An increase in home projects has brought more customers to Home Depot.
With many Americans still isolating themselves at home due to the ongoing COVID-19 pandemic, a country-wide interest in DIY has taken form. From small repairs to larger home projects, those stuck at home with a surplus of time have been more interested in repairs, decoration, and alteration. This is why America’s most well-known hardware retailer, Home Depot, has managed to not only stay afloat in a time of retail hardship, but in fact, flourish.
Home Depot reported today that their quarterly sales are up by 23%, beating out expectations from both investors and Wall Street analysts. Compared to the same time last year, Home Depot’s stats, including transactions, ticket size, and sales per retail square foot have all seen rises in the double digits. The chain’s profits rose to $4.33 billion, approximately $4.02 per share, which makes for a 25% boost in profit for the second quarter.

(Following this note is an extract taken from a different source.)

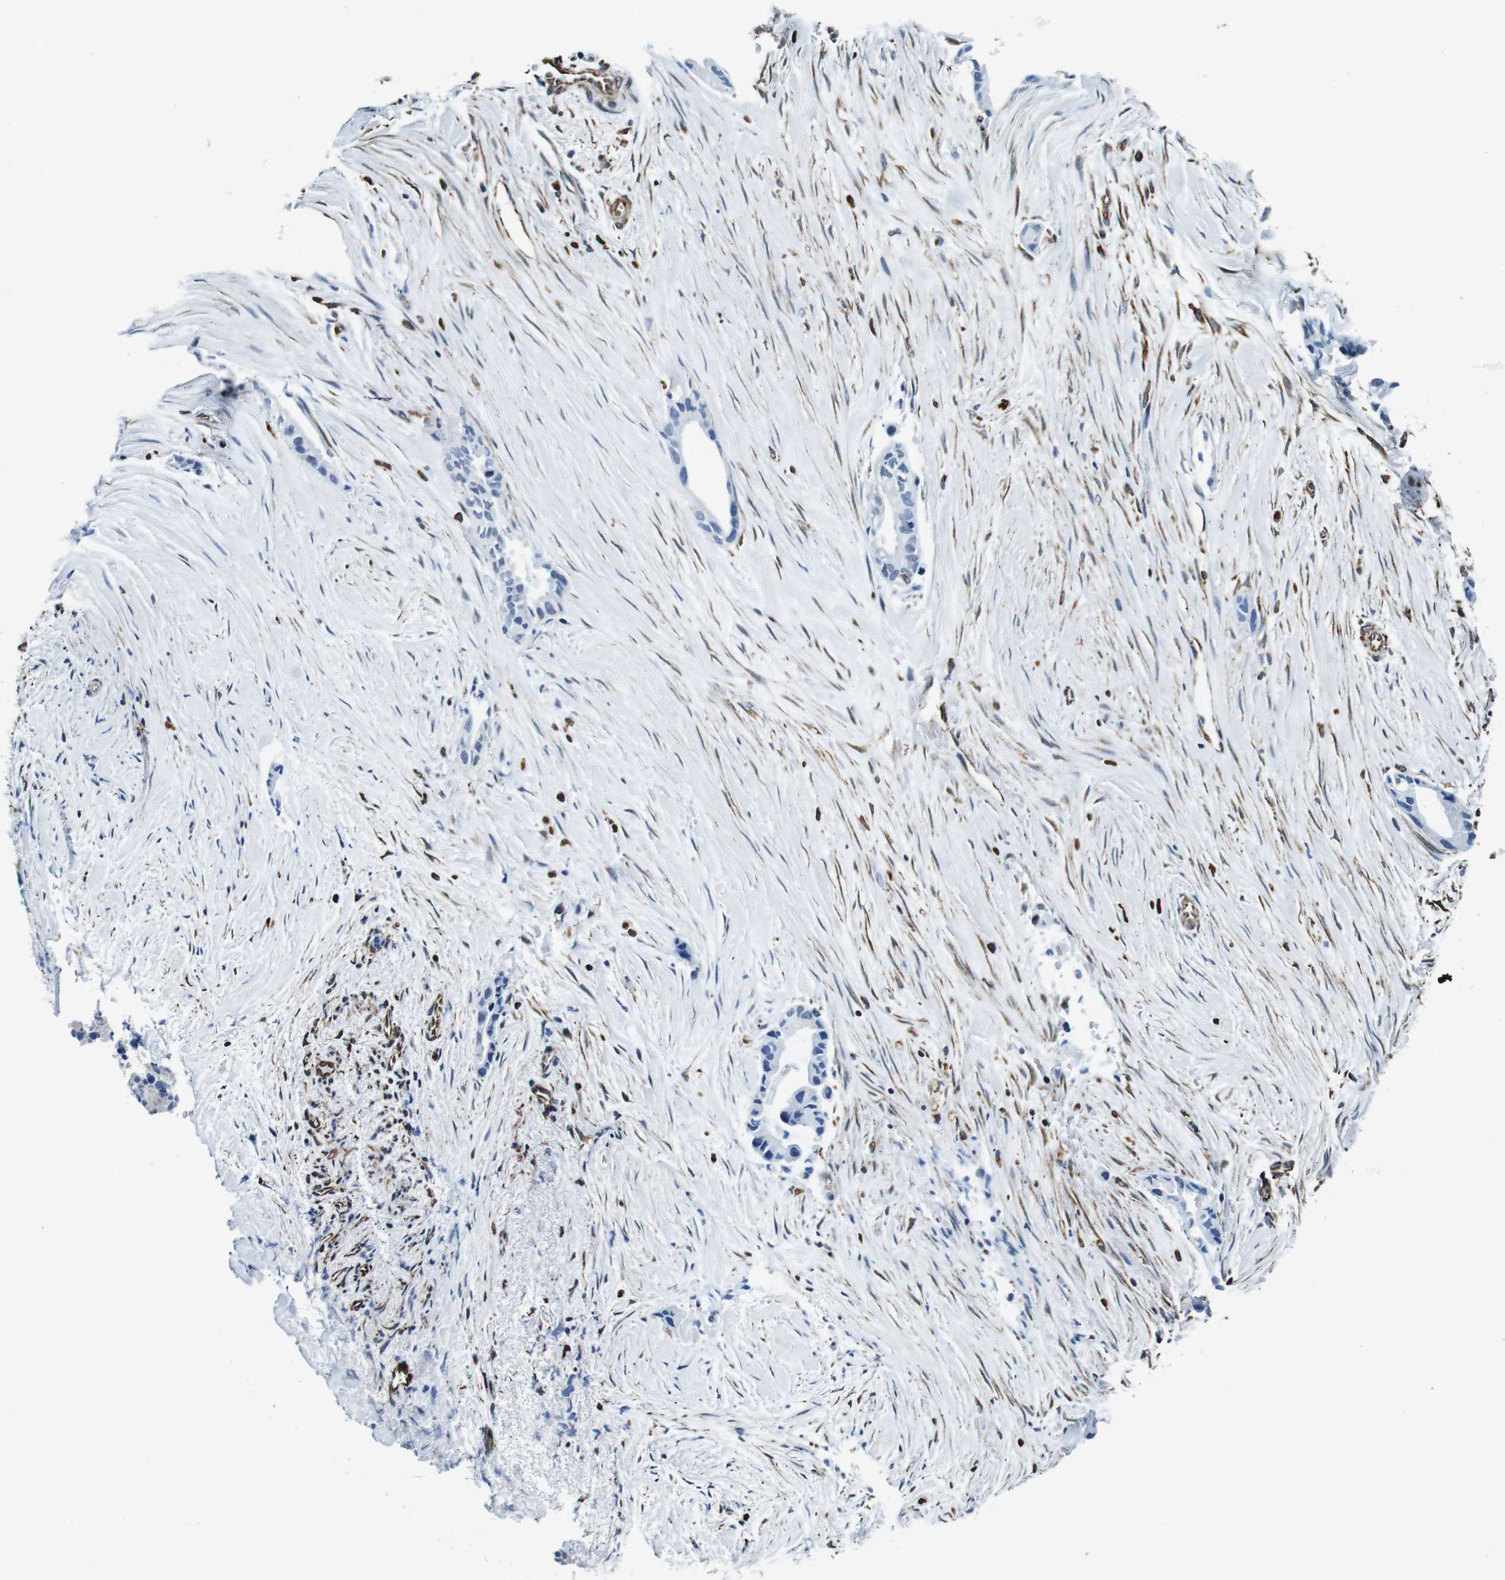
{"staining": {"intensity": "negative", "quantity": "none", "location": "none"}, "tissue": "liver cancer", "cell_type": "Tumor cells", "image_type": "cancer", "snomed": [{"axis": "morphology", "description": "Cholangiocarcinoma"}, {"axis": "topography", "description": "Liver"}], "caption": "Liver cholangiocarcinoma was stained to show a protein in brown. There is no significant staining in tumor cells.", "gene": "GJE1", "patient": {"sex": "female", "age": 55}}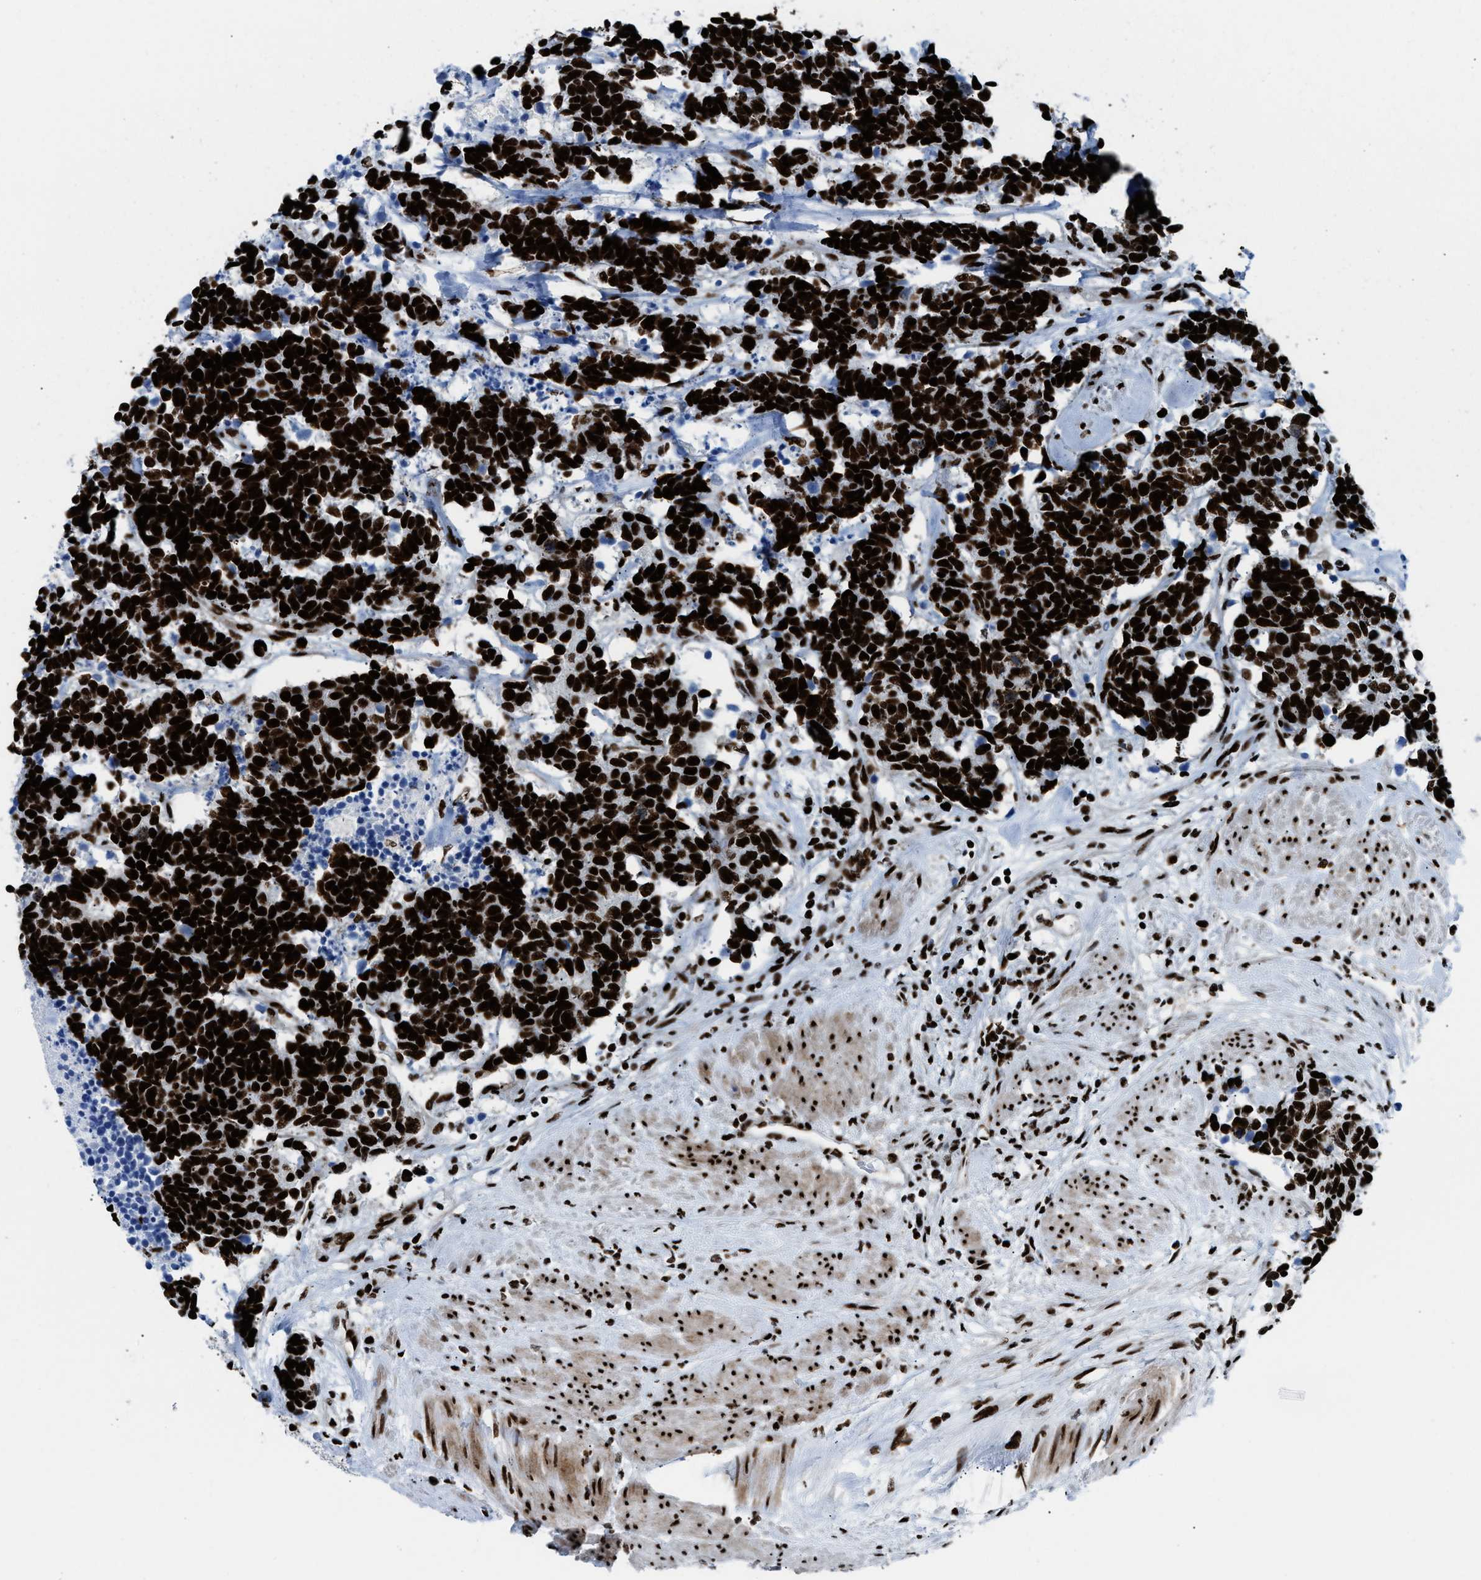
{"staining": {"intensity": "strong", "quantity": ">75%", "location": "nuclear"}, "tissue": "carcinoid", "cell_type": "Tumor cells", "image_type": "cancer", "snomed": [{"axis": "morphology", "description": "Carcinoma, NOS"}, {"axis": "morphology", "description": "Carcinoid, malignant, NOS"}, {"axis": "topography", "description": "Urinary bladder"}], "caption": "The photomicrograph demonstrates a brown stain indicating the presence of a protein in the nuclear of tumor cells in carcinoid.", "gene": "NONO", "patient": {"sex": "male", "age": 57}}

However, while the pandemic has yielded some net positives for Home Depot, it has also increased their general operating costs. The chain was required to pay $480 million during Q2 in order to provide extra compensation for its retail work force. This sum includes both increased general paychecks and additional weekly bonuses for hourly staff. While $480 million is no drop in the bucket, it is actually an improvement from the previous quarter, where employee compensation cost the chain $640 million. This is likely due to the uncertainty of the effects and reach of the pandemic back when it was still ramping up in the United States.
Speaking of uncertainty, Home Depot has made the decision to suspend financial forecasts for the remainder of the fiscal year, as there are too many unknown variables to the ultimate reach and lasting effects of the pandemic. However, Home Depot has managed to break the mold in one final way by offering dividend payouts to shareholders for Q2, something many companies currently lack the funds and stability to do.